Eine sehr große! Allein ein Bild kann eine Geschichte erzählen, eine Atmosphäre vermitteln, ebenso wie Musik das tut. Ich arbeite in der Vorbereitung sehr ausführlich mit meinem Kameramann zusammen. Es ist ein für mich wichtiger kreativer Prozess, in dem die Ideen eine Form bekommen. Wir planen die Stilistik und an erster Stelle steht immer: Was wollen wir erzählen? Das entscheidet darüber, wie die Einstellung aussehen wird und wen oder was wir zeigen. Die Kameraarbeit dient immer den Figuren, ist niemals Selbstzweck. In diesem Film ist die Statik bewusst gewählt. Das „sich nicht bewegen können“ von großer Bedeutung. Auch das Lichtkonzept war in diesem Film sehr anspruchsvoll. Der Gedanke war: wie erzählt man Licht, wenn‘s dunkel ist und kein Strom da? Zum Beispiel macht Rainer vor dem Antiquitätengeschäft seine Autoscheinwerfer an, um drinnen Licht zu haben, später ist die dann leer gelaufene Batterie der Grund, weshalb er nicht wegkommt. Alles hängt zusammen.

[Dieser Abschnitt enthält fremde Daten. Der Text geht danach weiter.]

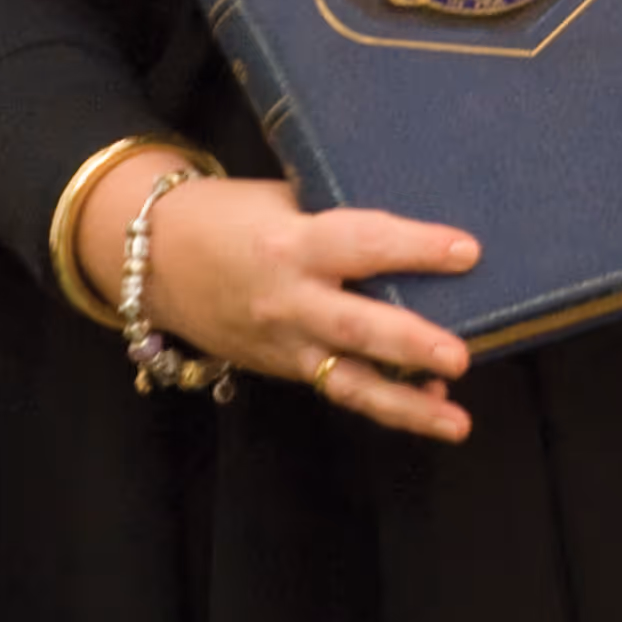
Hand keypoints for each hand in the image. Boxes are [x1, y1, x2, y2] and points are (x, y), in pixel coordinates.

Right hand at [79, 169, 477, 442]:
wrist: (154, 260)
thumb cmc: (228, 216)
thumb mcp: (282, 201)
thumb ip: (338, 219)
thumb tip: (410, 230)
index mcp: (290, 243)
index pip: (361, 243)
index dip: (415, 247)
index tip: (467, 251)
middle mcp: (288, 300)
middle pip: (355, 325)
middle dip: (409, 343)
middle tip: (460, 355)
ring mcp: (285, 343)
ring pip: (349, 381)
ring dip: (407, 405)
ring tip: (456, 420)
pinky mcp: (284, 369)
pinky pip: (337, 388)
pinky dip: (383, 400)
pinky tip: (428, 407)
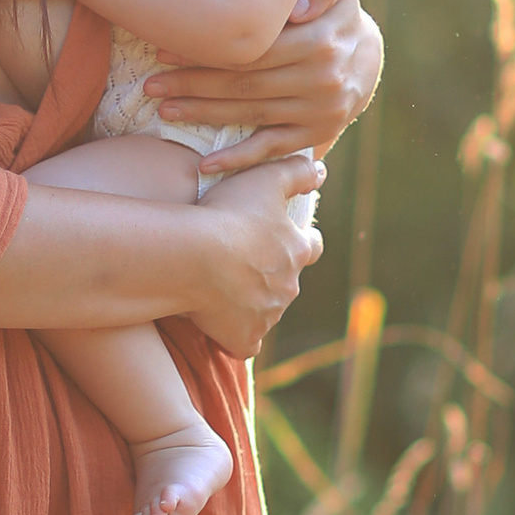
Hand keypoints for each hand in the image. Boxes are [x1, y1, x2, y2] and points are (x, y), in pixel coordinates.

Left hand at [152, 0, 382, 174]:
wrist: (367, 56)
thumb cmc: (334, 14)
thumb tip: (296, 6)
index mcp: (320, 41)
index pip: (251, 49)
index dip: (205, 51)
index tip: (164, 50)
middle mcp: (320, 79)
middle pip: (244, 83)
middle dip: (192, 84)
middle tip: (151, 85)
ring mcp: (319, 111)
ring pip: (251, 114)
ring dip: (203, 115)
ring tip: (164, 110)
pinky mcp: (316, 134)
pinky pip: (272, 148)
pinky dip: (239, 159)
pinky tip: (206, 165)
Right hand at [186, 156, 323, 357]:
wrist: (193, 256)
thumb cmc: (228, 214)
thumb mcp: (266, 178)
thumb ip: (296, 172)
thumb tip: (321, 172)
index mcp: (297, 251)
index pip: (311, 246)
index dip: (302, 240)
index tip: (291, 236)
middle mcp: (288, 287)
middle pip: (287, 281)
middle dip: (272, 274)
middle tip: (245, 261)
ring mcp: (267, 316)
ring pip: (266, 310)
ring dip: (251, 301)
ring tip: (222, 287)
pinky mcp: (245, 339)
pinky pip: (246, 342)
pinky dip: (237, 335)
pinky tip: (221, 325)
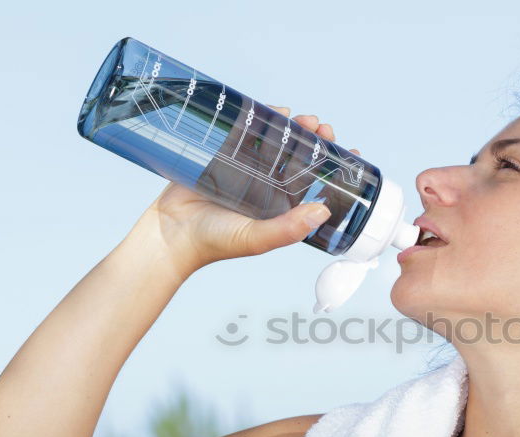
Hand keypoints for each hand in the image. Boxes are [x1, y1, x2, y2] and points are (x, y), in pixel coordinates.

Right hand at [135, 106, 362, 273]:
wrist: (170, 233)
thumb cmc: (214, 242)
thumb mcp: (257, 239)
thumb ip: (289, 229)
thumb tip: (324, 211)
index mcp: (280, 207)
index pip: (314, 183)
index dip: (333, 168)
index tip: (350, 152)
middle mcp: (266, 187)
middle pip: (298, 157)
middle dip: (315, 141)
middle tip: (324, 130)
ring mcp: (244, 169)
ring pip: (275, 141)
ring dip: (293, 127)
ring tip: (305, 119)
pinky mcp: (222, 154)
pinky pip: (246, 131)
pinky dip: (261, 118)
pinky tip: (276, 111)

Die Autorin Dinah Marte Golch beschreibt den Film als „anders als die bisherigen“. Was war Ihnen wichtig, um den «Usedom-Krimi» visuell oder erzählerisch weiterzuentwickeln?

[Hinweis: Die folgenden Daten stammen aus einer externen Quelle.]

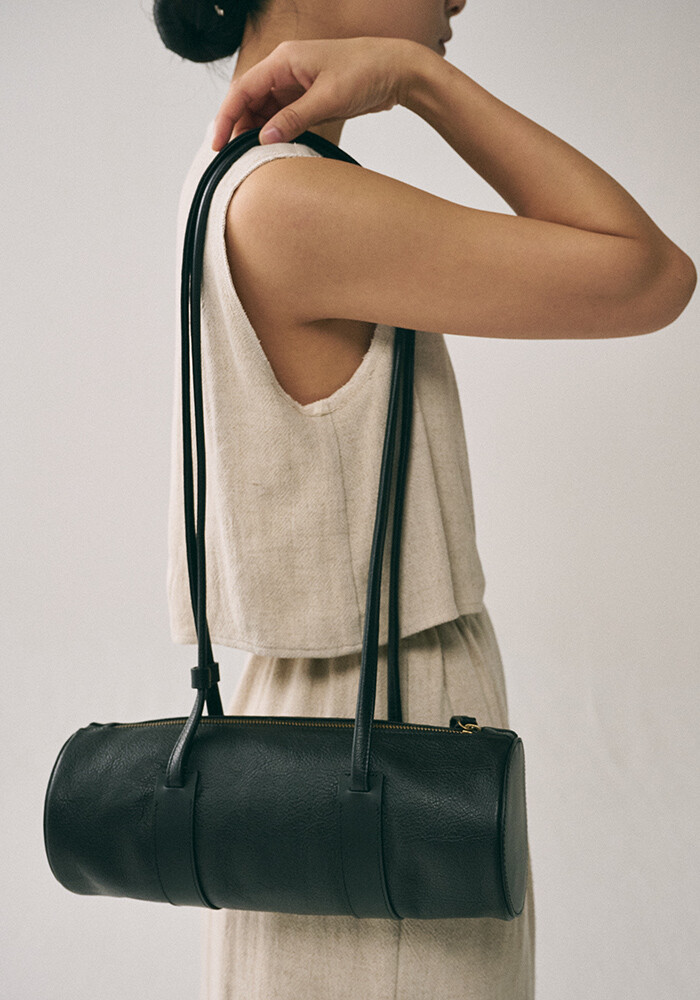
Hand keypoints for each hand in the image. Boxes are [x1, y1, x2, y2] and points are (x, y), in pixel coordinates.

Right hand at [211, 36, 413, 150]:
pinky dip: (276, 133)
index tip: (218, 144)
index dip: (226, 117)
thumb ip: (295, 119)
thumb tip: (264, 138)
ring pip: (264, 110)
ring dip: (257, 132)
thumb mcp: (328, 99)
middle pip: (249, 100)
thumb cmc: (365, 73)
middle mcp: (285, 69)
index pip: (242, 89)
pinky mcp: (307, 97)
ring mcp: (295, 84)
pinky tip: (275, 150)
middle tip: (235, 158)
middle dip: (239, 128)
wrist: (395, 70)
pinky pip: (282, 116)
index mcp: (284, 60)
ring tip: (254, 158)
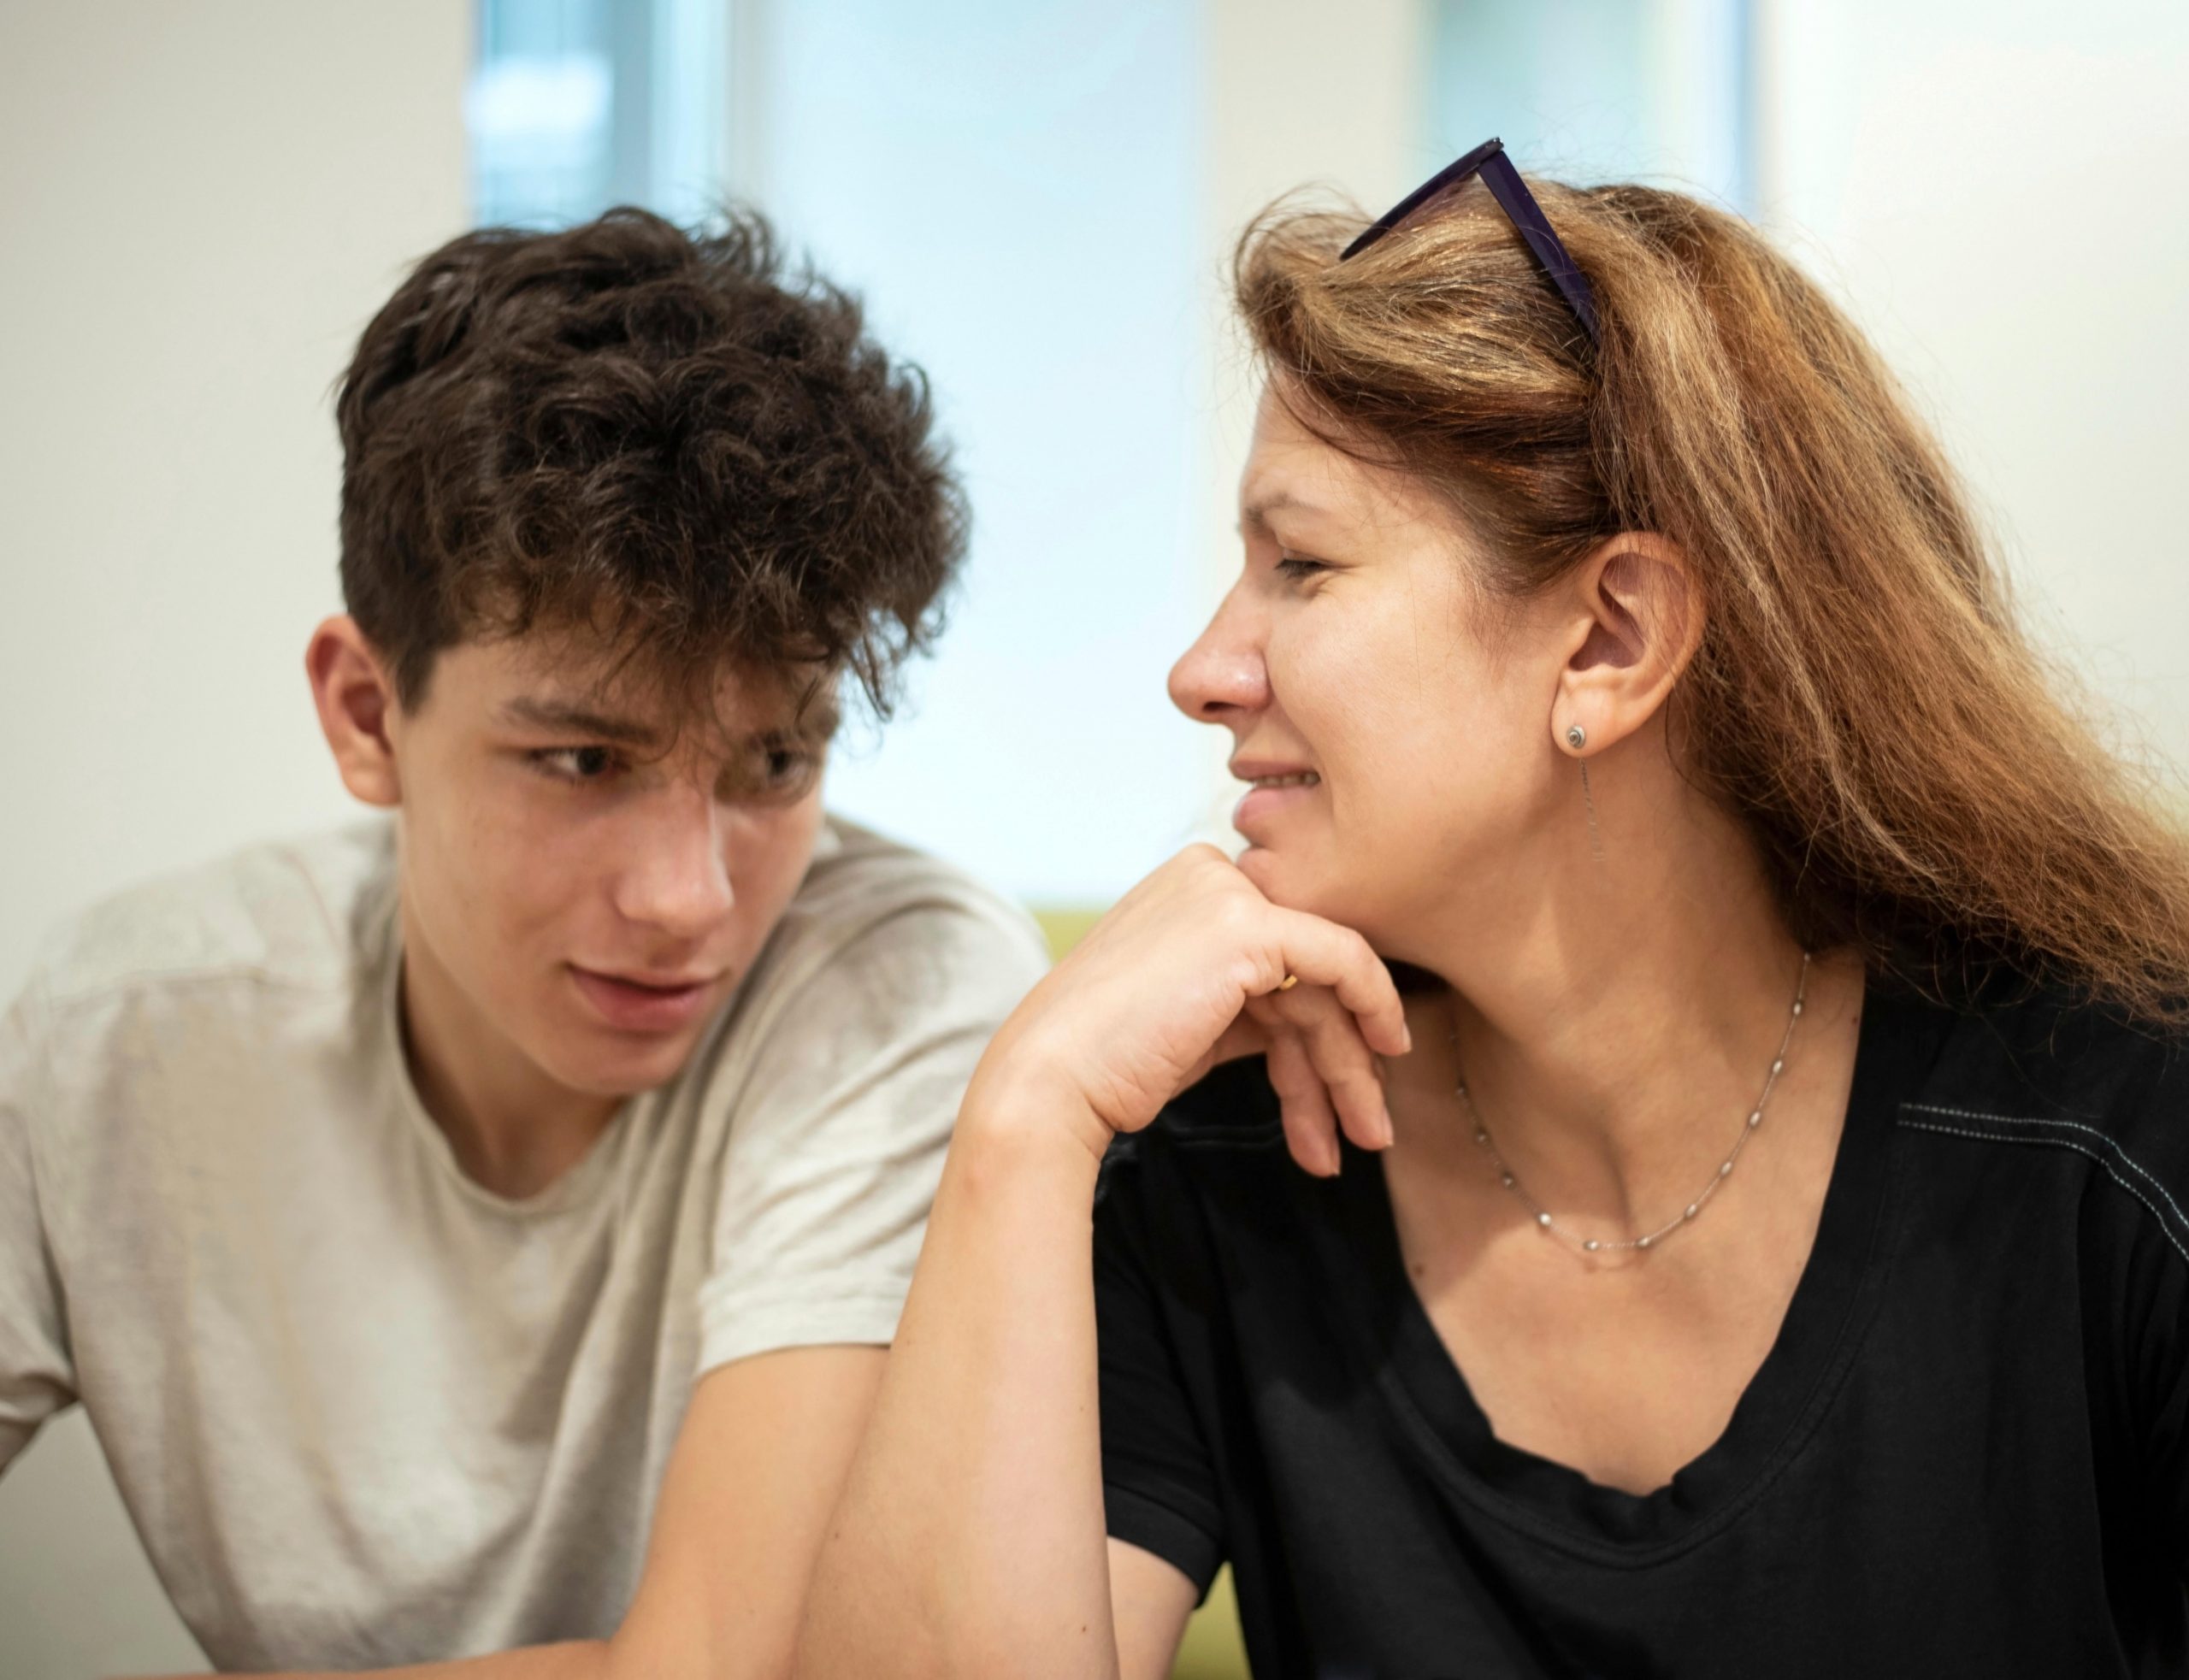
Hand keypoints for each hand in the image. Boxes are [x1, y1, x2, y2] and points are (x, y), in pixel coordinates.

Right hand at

Für mich ist es wichtig, eine Geschichte nicht „darzustellen“, sondern glaubhaft und erfahrbar zu machen, einen übergeordneten Sinn zu finden. Filme sind für mich ein Kunstwerk, eine Möglichkeit einen Ausschnitt der Welt so zu zeigen, wie ich sie sehe.

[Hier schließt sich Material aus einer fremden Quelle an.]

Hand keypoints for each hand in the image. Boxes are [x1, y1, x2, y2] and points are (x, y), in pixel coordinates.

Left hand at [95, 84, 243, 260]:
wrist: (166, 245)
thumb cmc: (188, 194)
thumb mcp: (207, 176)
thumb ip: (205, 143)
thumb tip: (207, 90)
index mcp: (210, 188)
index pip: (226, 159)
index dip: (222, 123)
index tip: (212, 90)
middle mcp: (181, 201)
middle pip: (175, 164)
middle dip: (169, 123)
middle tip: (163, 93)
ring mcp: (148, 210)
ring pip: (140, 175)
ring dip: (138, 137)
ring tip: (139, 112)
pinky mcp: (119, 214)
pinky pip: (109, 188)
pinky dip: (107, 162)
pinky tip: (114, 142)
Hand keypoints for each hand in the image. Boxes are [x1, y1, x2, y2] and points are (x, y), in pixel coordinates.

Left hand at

Wetterextreme wie Stürme nehmen auch im echten Leben zu. Sehen Sie in «Sturmtief» neben der Spannung auch eine gesellschaftliche oder ökologische Dimension?
Hat es durchaus, wobei es nicht mein erster Gedanke war. Mich hat mehr interessiert, was eine solche Situation mit den Menschen macht, wie sie agieren und reagieren, wie sie zur Einsicht kommen.
Sie haben bereits mehrere Episoden der Reihe inszeniert. Was bedeutet Ihnen der «Usedom-Krimi» inzwischen – als Regisseurin und als Geschichtenerzählerin?
Ich habe bisher zwei sehr unterschiedliche Folgen gemacht. „Geisternetze“ und „Sturmtief“. Wir haben beide Folgen durcheinander gedreht, sodass es sich für mich wie ein großes Projekt anfühlte, nicht wie mehrere. Aber ich habe die Figuren in dieser Zeit kennengelernt und auch Usedom ein wenig. Gerade im Winter wirkt es dort schon sehr grau und trist. Aber mit unseren Charakteren zusammen das Schöne und Liebenswerte der Insel zu finden, das „warum sie hier sind“, ihre Geschichten zu erzählen, war eine schöne, inspirierende Aufgabe.
Vielen Dank für Ihre Zeit!
“Sturmtief“ steht seit 20. Oktober in der ARD Mediathek zum Abruf bereit. Die Folge von «Der Usedom-Krimi» ist am Donnerstag, den 6. November, um 20.15 Uhr im Ersten zu sehen.